Required tasks »
1. Using the notebook below, say whether each statement agrees with it. For each, answer yes or no and quote the deciding words of the notebook. (a) The images directory is created with its parent directories if they are missing. (b) The wrapper inside all_splits loops over four splits. (c) print_entities_examples builds its dataset from the test split.
2. In the notebook below, which seaborn palette is set?
3. Transcribe the notebook below word for word, starting at "sns.set_theme()" and ending at "tags_dict = DatabaseConnector().get_tags_dict(dataset_name)".

--- Start Source text ---

Notebook used in dataset overview.

In [None]:
from collections import Counter, defaultdict
from pathlib import Path
from typing import Dict, List, Callable, Any, Sequence

import matplotlib.pyplot as plt
import seaborn as sns
from nltk.tokenize import sent_tokenize
from nltk.tokenize.treebank import TreebankWordDetokenizer
from nltk.util import ngrams

from neural.common.data.datasets import DatasetGenerator
from utils.database import DatabaseConnector

In [None]:
save_path = Path('images/datasets')
save_path.mkdir(parents=True, exist_ok=True)
sns.set_theme()
sns.set_palette('muted')

In [None]:
def all_splits(func: Callable[[str, Any], None]) -> Callable:
    def wrapper(*args: Any) -> None:
        for split in ['train', 'validation', 'test']:
            func(split, *args)

    return wrapper

In [None]:
def print_entities_examples(dataset_name: str, max_tags: int = 20, skip_sentences: int = 0, entity_type: str = None):
    tags_dict = DatabaseConnector().get_tags_dict(dataset_name)
    dataset = DatasetGenerator.generate_dataset(dataset_name, 'train')
    tags_count = 0
    for i, (sentence, tags) in enumerate(dataset):
        if i < skip_sentences:
            continue
        for j, tag in enumerate(tags):
            if tag in tags_dict and (entity_type is None or tags_dict[tag][1] == entity_type):
                print(sentence[j], tags_dict[tag])

--- End Source text ---
--- Start Material shown ---

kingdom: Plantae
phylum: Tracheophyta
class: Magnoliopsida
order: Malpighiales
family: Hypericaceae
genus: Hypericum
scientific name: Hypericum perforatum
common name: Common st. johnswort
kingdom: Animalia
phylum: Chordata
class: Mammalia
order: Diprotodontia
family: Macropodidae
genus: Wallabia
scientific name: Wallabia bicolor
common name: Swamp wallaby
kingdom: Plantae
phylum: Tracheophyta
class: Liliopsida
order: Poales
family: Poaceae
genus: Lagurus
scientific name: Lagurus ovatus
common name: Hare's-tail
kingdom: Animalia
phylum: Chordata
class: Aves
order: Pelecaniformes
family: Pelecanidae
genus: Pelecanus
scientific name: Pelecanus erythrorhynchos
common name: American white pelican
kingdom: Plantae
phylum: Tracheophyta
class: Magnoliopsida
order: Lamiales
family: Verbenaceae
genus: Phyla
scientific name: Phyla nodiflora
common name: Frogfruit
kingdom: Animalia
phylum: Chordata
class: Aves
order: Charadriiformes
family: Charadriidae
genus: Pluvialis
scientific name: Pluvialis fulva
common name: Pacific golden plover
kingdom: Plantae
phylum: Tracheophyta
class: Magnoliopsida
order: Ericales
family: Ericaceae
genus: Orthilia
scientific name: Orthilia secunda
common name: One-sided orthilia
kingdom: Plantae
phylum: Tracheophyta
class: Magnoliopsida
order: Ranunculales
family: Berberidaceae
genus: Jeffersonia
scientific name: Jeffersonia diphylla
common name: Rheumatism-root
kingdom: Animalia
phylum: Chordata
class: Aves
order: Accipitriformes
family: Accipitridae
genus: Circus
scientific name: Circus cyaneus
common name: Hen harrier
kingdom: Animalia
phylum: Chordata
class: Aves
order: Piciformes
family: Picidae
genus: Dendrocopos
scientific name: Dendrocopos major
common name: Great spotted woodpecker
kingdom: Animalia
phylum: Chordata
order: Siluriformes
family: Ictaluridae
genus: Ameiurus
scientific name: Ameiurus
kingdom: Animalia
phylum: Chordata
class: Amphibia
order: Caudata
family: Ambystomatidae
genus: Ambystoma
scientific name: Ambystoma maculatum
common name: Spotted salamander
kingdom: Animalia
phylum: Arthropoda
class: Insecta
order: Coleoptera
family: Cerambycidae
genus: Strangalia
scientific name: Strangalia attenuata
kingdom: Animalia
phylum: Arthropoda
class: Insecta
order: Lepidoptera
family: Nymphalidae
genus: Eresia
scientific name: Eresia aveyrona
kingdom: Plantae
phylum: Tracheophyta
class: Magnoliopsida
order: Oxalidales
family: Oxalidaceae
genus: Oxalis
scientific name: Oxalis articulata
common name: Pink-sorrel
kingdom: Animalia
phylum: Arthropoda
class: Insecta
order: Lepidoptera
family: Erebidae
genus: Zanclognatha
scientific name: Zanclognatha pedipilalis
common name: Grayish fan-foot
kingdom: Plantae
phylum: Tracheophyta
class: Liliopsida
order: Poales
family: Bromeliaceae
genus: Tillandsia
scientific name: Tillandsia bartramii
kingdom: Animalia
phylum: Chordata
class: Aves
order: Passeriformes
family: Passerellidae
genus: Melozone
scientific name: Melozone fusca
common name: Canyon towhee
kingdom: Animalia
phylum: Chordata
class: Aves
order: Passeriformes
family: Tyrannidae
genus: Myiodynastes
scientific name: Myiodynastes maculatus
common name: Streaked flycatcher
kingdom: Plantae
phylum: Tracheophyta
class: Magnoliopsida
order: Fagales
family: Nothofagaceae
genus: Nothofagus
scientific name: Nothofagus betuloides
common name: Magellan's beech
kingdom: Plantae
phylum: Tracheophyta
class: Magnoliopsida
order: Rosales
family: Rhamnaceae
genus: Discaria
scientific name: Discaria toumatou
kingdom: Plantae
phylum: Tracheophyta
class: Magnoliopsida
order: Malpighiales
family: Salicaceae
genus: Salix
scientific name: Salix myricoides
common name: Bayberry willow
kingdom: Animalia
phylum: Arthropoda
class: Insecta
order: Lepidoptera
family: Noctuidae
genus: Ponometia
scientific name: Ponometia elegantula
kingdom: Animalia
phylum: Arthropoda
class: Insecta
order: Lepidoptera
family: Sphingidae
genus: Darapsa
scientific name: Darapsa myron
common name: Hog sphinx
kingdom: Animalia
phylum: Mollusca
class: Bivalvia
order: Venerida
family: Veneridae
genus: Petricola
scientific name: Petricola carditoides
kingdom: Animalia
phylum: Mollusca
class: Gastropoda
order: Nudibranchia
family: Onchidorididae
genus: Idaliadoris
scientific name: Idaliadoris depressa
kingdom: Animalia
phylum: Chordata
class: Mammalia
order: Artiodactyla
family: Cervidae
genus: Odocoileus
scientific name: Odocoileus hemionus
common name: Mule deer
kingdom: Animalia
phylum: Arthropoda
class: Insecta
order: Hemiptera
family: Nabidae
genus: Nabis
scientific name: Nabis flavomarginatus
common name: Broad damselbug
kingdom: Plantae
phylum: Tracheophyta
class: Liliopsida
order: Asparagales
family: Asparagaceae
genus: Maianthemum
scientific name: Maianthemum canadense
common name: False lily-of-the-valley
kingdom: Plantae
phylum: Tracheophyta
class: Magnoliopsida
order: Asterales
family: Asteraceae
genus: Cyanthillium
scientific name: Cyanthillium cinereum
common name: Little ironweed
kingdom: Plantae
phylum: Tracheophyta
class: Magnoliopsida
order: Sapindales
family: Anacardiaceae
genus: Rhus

--- End Material shown ---

Problem solutions »
1.
(a) Yes: "save_path.mkdir(parents=True, exist_ok=True)"
(b) No: "for split in ['train', 'validation', 'test']:"
(c) No: "dataset = DatasetGenerator.generate_dataset(dataset_name, 'train')"

2. The palette is 'muted'.

3.
sns.set_theme()
sns.set_palette('muted')

In [None]:
def all_splits(func: Callable[[str, Any], None]) -> Callable:
    def wrapper(*args: Any) -> None:
        for split in ['train', 'validation', 'test']:
            func(split, *args)

    return wrapper

In [None]:
def print_entities_examples(dataset_name: str, max_tags: int = 20, skip_sentences: int = 0, entity_type: str = None):
    tags_dict = DatabaseConnector().get_tags_dict(dataset_name)